Suudi Arabistan İstanbul Başkonsolosluğu

Suud ve Amerikan İstihbarat İlişkisi

Kendini Amerikan profesyonellerine korutan bir ailenin yurtdışında bir operasyonu tek başına yapabileceğini düşünebilir miyiz?

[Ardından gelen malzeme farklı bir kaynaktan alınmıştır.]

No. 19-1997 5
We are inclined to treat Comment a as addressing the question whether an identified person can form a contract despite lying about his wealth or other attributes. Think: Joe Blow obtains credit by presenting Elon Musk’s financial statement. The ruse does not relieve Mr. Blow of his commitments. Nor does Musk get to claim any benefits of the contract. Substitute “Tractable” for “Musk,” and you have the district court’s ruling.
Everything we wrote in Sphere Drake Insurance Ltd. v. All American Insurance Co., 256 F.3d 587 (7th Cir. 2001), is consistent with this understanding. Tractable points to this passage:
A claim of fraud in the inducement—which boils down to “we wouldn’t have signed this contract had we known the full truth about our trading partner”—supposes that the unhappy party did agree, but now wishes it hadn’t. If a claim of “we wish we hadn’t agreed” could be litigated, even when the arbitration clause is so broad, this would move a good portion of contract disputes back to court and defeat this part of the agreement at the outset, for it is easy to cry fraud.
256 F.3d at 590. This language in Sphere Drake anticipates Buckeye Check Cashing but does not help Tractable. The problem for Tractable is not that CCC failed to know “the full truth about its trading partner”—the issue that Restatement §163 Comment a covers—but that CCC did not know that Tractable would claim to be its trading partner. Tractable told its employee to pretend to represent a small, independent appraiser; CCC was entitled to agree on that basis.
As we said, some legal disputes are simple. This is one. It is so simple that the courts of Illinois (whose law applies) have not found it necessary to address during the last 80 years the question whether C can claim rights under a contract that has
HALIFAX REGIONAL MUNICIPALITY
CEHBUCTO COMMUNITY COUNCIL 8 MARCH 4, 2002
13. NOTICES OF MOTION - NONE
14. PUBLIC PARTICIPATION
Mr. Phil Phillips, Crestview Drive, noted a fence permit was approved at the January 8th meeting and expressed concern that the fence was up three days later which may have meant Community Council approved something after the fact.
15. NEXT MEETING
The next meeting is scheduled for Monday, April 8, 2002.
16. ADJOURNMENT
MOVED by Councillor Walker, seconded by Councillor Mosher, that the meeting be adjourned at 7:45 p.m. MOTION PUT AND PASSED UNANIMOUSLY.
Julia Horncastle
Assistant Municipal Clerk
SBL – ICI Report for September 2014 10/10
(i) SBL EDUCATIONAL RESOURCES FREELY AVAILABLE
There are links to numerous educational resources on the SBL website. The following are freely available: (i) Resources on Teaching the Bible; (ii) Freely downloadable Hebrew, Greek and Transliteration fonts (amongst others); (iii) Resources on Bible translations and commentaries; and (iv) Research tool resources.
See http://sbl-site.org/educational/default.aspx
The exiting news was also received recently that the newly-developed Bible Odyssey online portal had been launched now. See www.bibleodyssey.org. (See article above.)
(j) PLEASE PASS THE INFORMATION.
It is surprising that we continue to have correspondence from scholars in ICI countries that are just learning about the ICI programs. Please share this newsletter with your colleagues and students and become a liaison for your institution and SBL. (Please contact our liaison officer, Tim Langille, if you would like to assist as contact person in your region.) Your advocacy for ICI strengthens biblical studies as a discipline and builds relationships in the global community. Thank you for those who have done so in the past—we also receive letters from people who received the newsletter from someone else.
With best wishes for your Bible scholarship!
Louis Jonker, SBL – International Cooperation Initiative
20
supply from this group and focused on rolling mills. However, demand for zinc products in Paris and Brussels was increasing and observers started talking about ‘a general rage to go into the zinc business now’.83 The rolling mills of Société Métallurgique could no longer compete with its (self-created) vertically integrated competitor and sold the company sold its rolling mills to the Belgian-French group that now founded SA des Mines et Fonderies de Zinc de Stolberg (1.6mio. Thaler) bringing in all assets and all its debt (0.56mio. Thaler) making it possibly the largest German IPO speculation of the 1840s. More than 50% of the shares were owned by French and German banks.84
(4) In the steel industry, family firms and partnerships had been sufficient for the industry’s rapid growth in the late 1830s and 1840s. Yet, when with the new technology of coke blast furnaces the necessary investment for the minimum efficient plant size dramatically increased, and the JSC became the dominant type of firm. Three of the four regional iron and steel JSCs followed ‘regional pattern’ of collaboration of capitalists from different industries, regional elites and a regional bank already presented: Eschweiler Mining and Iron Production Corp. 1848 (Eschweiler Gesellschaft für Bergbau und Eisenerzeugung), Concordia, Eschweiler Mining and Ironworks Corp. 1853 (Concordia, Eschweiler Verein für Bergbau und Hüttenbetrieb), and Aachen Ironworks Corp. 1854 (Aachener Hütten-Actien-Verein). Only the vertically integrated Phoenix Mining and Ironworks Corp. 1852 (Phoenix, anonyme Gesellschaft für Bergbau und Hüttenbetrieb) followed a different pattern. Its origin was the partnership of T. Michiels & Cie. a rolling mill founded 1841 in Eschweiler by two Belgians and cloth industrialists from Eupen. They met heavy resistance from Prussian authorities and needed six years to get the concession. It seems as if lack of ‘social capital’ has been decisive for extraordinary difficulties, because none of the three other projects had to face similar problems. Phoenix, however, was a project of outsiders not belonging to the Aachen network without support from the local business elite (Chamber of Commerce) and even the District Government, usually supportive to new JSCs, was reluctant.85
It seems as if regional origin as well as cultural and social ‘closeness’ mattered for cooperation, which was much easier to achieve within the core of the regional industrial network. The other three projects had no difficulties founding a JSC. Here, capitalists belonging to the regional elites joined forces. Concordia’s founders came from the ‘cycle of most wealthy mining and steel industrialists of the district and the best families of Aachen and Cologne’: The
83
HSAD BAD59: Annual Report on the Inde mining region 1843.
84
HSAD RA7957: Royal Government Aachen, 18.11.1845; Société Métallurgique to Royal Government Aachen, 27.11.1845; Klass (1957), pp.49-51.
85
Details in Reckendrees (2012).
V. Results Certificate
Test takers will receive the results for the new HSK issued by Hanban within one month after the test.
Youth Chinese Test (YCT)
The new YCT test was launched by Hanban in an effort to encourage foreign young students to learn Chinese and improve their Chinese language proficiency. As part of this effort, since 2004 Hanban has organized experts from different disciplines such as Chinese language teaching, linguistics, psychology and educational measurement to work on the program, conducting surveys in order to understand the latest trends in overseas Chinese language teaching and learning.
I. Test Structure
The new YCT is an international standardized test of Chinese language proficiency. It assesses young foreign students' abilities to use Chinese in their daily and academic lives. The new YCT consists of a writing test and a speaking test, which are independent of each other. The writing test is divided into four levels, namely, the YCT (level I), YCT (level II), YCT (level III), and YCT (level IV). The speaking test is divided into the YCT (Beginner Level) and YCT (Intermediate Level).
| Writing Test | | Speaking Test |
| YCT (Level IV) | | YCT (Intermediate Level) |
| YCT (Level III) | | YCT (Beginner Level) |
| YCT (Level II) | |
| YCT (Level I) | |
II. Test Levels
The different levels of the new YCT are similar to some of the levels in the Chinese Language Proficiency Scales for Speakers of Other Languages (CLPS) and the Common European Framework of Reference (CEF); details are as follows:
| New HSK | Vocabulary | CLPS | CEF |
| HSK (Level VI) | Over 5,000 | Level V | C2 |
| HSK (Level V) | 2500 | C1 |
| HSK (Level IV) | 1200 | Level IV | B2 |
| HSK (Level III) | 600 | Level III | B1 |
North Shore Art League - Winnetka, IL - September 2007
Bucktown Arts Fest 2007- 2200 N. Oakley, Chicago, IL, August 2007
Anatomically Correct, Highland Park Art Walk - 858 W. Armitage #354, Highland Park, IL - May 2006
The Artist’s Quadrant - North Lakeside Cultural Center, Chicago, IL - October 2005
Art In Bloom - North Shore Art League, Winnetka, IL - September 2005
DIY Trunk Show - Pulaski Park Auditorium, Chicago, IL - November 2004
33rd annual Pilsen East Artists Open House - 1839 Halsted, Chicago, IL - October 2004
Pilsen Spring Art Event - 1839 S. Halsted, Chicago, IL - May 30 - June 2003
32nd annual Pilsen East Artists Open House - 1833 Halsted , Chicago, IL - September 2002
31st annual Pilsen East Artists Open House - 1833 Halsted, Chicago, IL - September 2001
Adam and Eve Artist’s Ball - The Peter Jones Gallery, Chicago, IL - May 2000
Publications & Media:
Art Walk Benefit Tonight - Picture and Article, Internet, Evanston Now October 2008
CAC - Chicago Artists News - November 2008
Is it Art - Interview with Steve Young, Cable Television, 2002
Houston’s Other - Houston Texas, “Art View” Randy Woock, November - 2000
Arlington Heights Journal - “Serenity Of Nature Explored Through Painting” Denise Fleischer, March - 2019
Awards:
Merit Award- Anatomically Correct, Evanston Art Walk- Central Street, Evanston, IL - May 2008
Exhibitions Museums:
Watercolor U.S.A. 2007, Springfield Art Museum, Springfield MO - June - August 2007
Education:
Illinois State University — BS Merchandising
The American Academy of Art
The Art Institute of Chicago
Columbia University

Basit bir sorum var. Kaşıkçı olayı Amerika’dan habersiz yapılmış olabilir mi? Bunu komplocu bir zihniyetle sormuyorum. Her taşın altında Amerikan oyunu arayanlardan değilim. ABD birçok taşın altındadır. Ama tüm taşları kontrol edemez. Bunu bilirim. Baştan sona bir Amerikan kurgusunun içindeyiz demiyorum. Suudi Arabistan özelinde başka bir şey söylemeye çalışıyorum. Suud’la ABD’nin iç içe geçmişliğini düşündükçe Amerikan istihbaratının bundan habersiz olacağı fikri bana inandırıcı gelmiyor.
Suud’un ABD ile sahip olduğu ilişki biçimi ortada. İkinci Dünya Savaşı’ndan bu yana ABD’ye haraç ödeyen, karşılığında güvenlik alan bir ülkeden bahsediyoruz. Baştan beri böyleydi. Ama son günlerde durum daha da vahim hale geldi.
İki yıldır Suud daha da sokuldu ABD’ye. Eskiden Kraliyet ailesi ülkeyi kontrol etmek adına Amerikan desteğini satın alırdı. Şimdi ailenin içinde bir grup hatta bir isim diğerlerini de ortadan kaldırırken, ABD’ye daha bağımlı hale geliyor ve daha fazla ödeme yapıyor.
Nereye elini attıysa başarısız oldu. Başarısız olmasına rağmen Amerikan desteğine sarılarak ve bedelini ödeyerek ayakta kaldı. Dışarıdaki krizlerle içerideki siyasi iktidarını kurmaya çalıştı. Yemen’e müdahalenin kendini kahramanlaştıracağı beklentisiyle saldırdı. Kaybetti ama sorun olmadı. Katar’a ambargo denedi. Eline yüzüne bulaştırdı. Ama onun da üstü kapatıldı.
Öte taraftan içeride korku salacak operasyonlar yapmayı becerdi. Ailenin diğer güçlü ve zengin üyelerini rehin aldı. Kimilerini öldürdü. Kontrolün mekanizması olan korku iklimini yarattı. Bunu yaparken de Amerikan desteğini hep aldı. Etrafı paralı Amerikan askerleriyle sarılı. Parayla profesyonel koruma orduları kuruyor. Karşılığında ABD’ye hem nakit ödeme yapıyor hem de iradesini teslim ediyor.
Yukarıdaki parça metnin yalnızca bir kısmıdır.